Diz-se que a média constitui ao mesmo tempo uma indústria, um serviço público e uma instituição política. Na verdade, nem todos os meios de comunicação fazem parte desta natureza tríplice: primeiro, a nova tecnologia permite o renascer de um artesanato comunicacional. Por outro lado, uma parte da produção da média não consiste absolutamente num serviço público (por exemplo, a imprensa sensacionalista).

Enfim, numerosos veículos (como as milhares de revistas profissionais) não desempenham nenhum papel nas vidas políticas.

Apesar disso, os órgãos com os quais se preocupam os cidadãos esclarecidos são os meios de informação geral, que não podem desfazer-se de nenhum dos três caracteres.

Na realidade, neste quesito, encontramo-nos frente a um conflito fundamental entre a liberdade de empresa e a liberdade de expressão. Para os empresários da media (e os anunciantes), a informação e o entretenimento são um material com o qual exploram um recurso natural, o consumidor, e tentam manter uma ordem estabelecida que lhes é lucrativa.
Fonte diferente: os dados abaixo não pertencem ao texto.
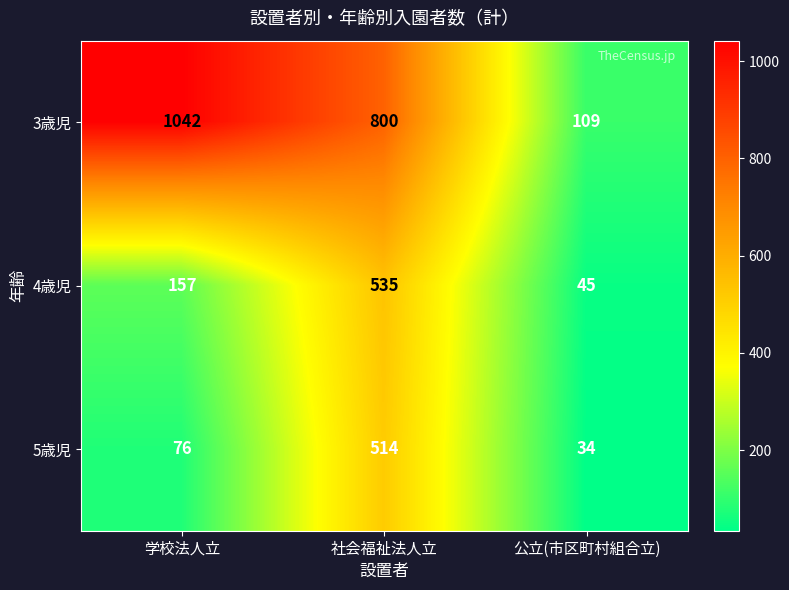

What is the spread (max minus min) of values at 学校法人立?

966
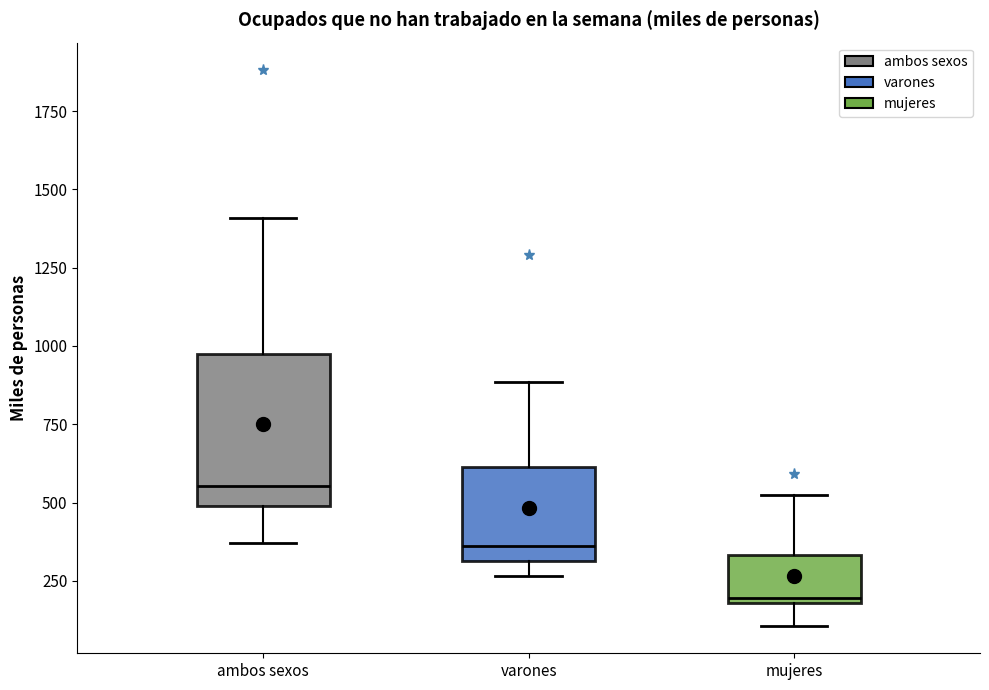

Which box has the lowest median line?

mujeres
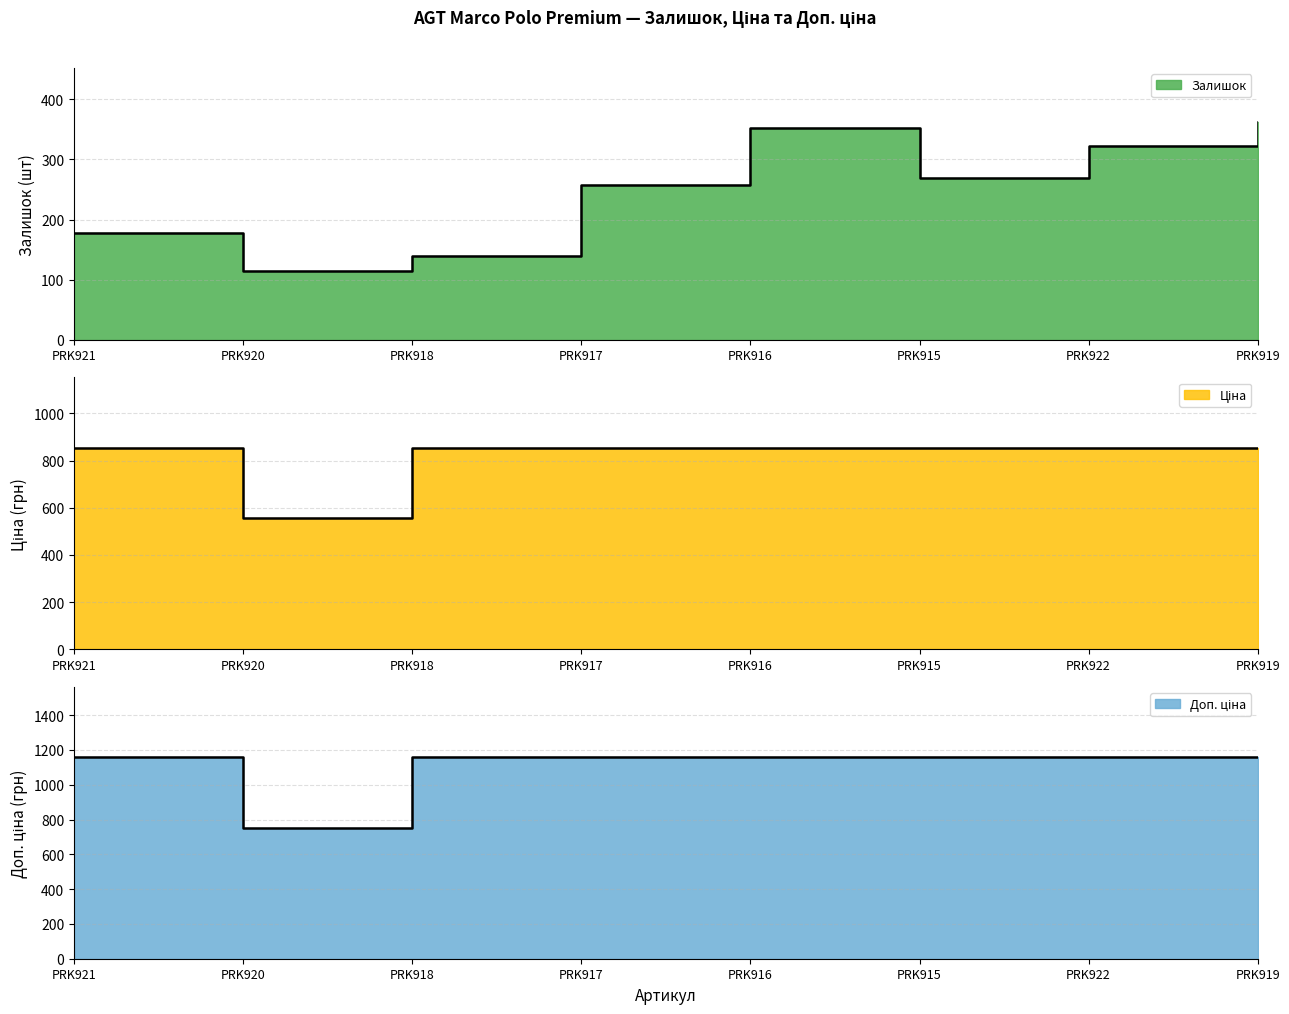

Reading left to right, list all the values displayed in this chart.

Залишок: PRK921=177.0	PRK920=114.0	PRK918=140.0	PRK917=258.0	PRK916=352.0	PRK915=269.0	PRK922=323.0	PRK919=362.0
Ціна: PRK921=854.0	PRK920=555.1	PRK918=854.0	PRK917=854.0	PRK916=854.0	PRK915=854.0	PRK922=854.0	PRK919=854.0
Доп. ціна: PRK921=1157.3	PRK920=752.0	PRK918=1157.3	PRK917=1157.3	PRK916=1157.3	PRK915=1157.3	PRK922=1157.3	PRK919=1157.3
Para os cidadãos, pelo contrário, informação e entretenimento são uma arma na sua luta pela felicidade, que não podem alcançar sem mudanças na ordem estabelecida.

Para tal antagonismo não há uma solução simples. Durantes decénios, duas foram praticadas em mais da metade das nações do globo. Consistem em eliminar um dos dois antogonistas: as ditaduras de tipo fascista suprimem a liberdade de expressão sem tocar habitualmente na propriedade dos meios de comunicação. Os regimes comunistas suprimem a liberdade de empresa, pretendendo manter a liberdade de expressão. O resultado é o mesmo nos dois casos: a imprensa mutilada torna-se um instrumento de estupidez e de doutrinação.

Uma opção seria conceder à indústria da media liberdade (política) total. Com efeito, o fim do monopólio estatal e do controlo governamental do rádio e da televisão na Europa, nos anos 70 e 80, fez muito pela democracia e pelo desenvolvimento da média.

Em África e em Angola a comercialização crescente e a concentração da propriedade combinam mal com o pluralismo.

A “conglomeração” combina bem com a necessária independência da média. Se houvesse total liberdade, poder-se-ia esperar a prostituição da média, tanto no sector de informação quanto no de entretenimento.